- [HOW TO COMPLETE THIS TASK]: The lines below, beginning at the one that contains "新潟県の特殊清掃の口コミ" and ending at the last, are to be retyped exactly.

*** GIVEN RECORDS Section Begins ***

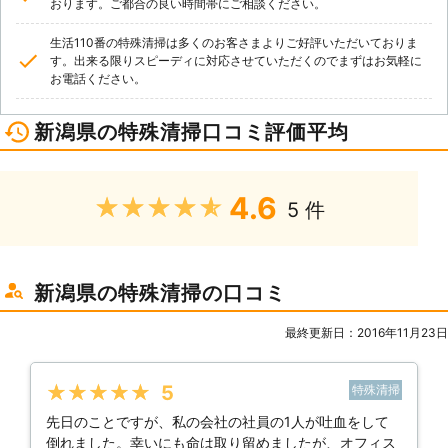
おります。ご都合の良い時間帯にご相談ください。
生活110番の特殊清掃は多くのお客さまよりご好評いただいておりま
す。出来る限りスピーディに対応させていただくのでまずはお気軽に
お電話ください。
新潟県の特殊清掃口コミ評価平均
4.6
★★★★★
5 件
新潟県の特殊清掃の口コミ
最終更新日：2016年11月23日
★★★★★
5
特殊清掃
先日のことですが、私の会社の社員の1人が吐血をして
倒れました。幸いにも命は取り留めましたが、オフィス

*** GIVEN RECORDS Section Ends ***

- [WRITTEN SOLUTION]:
新潟県の特殊清掃の口コミ
最終更新日：2016年11月23日
★★★★★
5
特殊清掃
先日のことですが、私の会社の社員の1人が吐血をして
倒れました。幸いにも命は取り留めましたが、オフィス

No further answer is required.